Another possibility is your cdrom may only be 40x for data CDs and 6x for audio CDs

----------

## andrew_j_w

 *cyrillic wrote:*   

> Another possibility is your cdrom may only be 40x for data CDs and 6x for audio CDs

 

Exactly my thought, I believe some cd-drives treat disks differently depending on their content.

----------

## drjimmy42

 *cyrillic wrote:*   

> 
> 
> Have you tried cdda2wav ?
> 
> I just tried ripping a CD on my CDRW and I get 4521 seconds of audio in 148 seconds = 30x (average)
> ...

 

You know, that made me think.  cdparanoia actually does error correction when it rips, that's one of the reasons to use it.  That means that it would have to go slower to do that error checking and correction.  I'll try cdda2wav (which as far as I know just rips the damn thing) and see what the performance is like.  

Thanks for the idea.

John

----------

## drjimmy42

Ok, so the verdict is in.  cdda2wav is WAAAAAAY ( about twice as fast)  faster than cdparanoia, probably for the obvious reasons of cdparanoia error checking.  I suppose I'll stick with cdparanoia though.  I only have to rip these once so I want to get it right.  Also, I have to wait for them to encode in to mp3 anyway which already takes longer than cdparanoia does, so I would just have to wait.   

Anyway, thanks for the help.

John

----------

## secondshadow

 *andrew_j_w wrote:*   

>  *drjimmy42 wrote:*   I already turned encoding off.  It is going straight to wav when I'm observing this. 
> 
> Ah, ok. You didn't mention that in your first post so that seemed like the mostly likly explaination.
> 
> I assume that as your cdrom drive has dma enabled your hard disk has as well?
> ...

 

How do you figure that? 1x=150KB/s (btw the lowercase b means bits, upper its bytes, technically). My 52x cdrom has a max data transfer rate of 7800KB/s. 7800 / 150=52 see? So, using simple math we see that 5 * 150=750 KB/s. No offense but if you have a 5x CDROM that only performs at 95KB/s on average you have a seriously defective/broken CDROM. 

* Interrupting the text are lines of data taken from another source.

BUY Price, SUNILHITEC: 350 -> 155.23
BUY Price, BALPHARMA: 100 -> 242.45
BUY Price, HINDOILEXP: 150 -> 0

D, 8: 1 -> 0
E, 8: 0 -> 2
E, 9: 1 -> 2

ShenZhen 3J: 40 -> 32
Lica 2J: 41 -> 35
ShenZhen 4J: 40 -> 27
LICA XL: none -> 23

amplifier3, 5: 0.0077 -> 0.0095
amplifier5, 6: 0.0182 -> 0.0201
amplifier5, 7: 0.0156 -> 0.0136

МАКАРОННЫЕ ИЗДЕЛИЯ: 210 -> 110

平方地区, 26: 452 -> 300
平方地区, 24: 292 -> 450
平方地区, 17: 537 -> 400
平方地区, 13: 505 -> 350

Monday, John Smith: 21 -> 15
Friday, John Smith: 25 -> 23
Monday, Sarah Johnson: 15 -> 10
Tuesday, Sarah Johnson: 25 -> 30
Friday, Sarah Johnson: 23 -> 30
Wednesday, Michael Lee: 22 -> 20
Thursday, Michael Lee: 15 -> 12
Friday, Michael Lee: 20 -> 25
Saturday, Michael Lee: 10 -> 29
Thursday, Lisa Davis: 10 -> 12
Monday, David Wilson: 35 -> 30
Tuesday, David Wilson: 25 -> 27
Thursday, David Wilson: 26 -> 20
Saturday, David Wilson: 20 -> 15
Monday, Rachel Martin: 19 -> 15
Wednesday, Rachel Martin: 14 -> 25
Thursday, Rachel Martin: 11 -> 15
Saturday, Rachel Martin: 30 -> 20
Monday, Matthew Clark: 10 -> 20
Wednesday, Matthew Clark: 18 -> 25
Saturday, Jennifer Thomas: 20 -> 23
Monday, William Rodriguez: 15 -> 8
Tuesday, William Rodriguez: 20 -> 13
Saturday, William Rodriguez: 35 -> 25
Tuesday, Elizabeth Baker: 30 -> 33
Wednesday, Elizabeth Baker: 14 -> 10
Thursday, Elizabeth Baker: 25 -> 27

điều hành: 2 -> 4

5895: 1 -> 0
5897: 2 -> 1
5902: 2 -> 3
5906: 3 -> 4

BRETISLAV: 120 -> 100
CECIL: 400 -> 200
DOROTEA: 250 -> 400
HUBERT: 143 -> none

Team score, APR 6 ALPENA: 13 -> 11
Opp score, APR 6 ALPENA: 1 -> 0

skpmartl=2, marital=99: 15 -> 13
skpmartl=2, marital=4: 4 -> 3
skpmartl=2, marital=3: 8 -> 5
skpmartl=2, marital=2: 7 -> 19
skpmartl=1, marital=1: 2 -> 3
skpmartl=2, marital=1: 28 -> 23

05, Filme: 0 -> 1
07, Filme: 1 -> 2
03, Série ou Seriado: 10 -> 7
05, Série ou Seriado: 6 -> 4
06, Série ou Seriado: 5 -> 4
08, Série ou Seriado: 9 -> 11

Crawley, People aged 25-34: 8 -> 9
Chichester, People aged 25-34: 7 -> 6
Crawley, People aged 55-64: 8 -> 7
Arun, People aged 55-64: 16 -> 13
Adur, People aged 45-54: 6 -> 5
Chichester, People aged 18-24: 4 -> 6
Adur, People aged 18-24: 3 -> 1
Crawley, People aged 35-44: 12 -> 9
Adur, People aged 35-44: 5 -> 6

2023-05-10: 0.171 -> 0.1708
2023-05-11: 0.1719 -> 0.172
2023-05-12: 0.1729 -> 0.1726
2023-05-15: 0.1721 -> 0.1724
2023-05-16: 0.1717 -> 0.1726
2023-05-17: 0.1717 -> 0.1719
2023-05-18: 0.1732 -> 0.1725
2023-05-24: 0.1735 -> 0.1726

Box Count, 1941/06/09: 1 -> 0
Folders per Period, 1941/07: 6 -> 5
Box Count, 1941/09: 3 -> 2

Now, in reference to the slow rips, how old is this CDROM and what brand is it? I had an old 52x Creative CDROM. Loved it to death. Was one of the best CDROMs I ever had, but its audio rip was only around 8x or so at its fastest. Usually it averaged around 6 or so for the 1st 1/2 of a CD (direct to WAV). Most CDROMS do not rip audio anywhere near as fast as the read data. TDK was on of the very first to offer CDROMS that ripped at (theoretically) the same speed as they read data. I can also tell you the grip at the very least using defaults doesn't rip nearly as fast as anything I've ever used in *shudders* windows. I tend to use MusicMatch Jukebox in windows with my 52x32x52 Memorex burner and I've seen it hit somewhere around 30-32x ripping so just because your CDROM says it can read data at 40x doesn't mean it can rip at that speed. The speed your interested in is DAE (Digital Audio Extraction). Most CDROM manufacturers won't even tell you this on the box or in any documentation because they know that its not anywhere even close to data reading, and since a lot of people buy faster CDROMs to rip music, if they told you their DAE was only 20x on a 40x drive, but you saw the TDK burner that had DAE of 48x on a 52x drive, and the extra $40 wasn't an issue, you'd buy the TDK and they'd lose business. Hell, even my HP dvd-writer dvd100i reads data at 32x but only rips somewhere around 10-12. So what I would try, if you can, is to boot up in *shudder* windows and rip something. See how fast it goes there. Make sure its a good, balanced, unscratched CD. This should give you some indication of what kind of performance you can expect from that particular drive.

----------

## andrew_j_w

 *secondshadow wrote:*   

> How do you figure that? 1x=150KB/s (btw the lowercase b means bits, upper its bytes, technically). My 52x cdrom has a max data transfer rate of 7800KB/s. 7800 / 150=52 see? So, using simple math we see that 5 * 150=750 KB/s. No offense but if you have a 5x CDROM that only performs at 95KB/s on average you have a seriously defective/broken CDROM.

 

Ah, you're right - looks like my maths was a teensy bit off there! That should have been 750kb/s.

Andrew

----------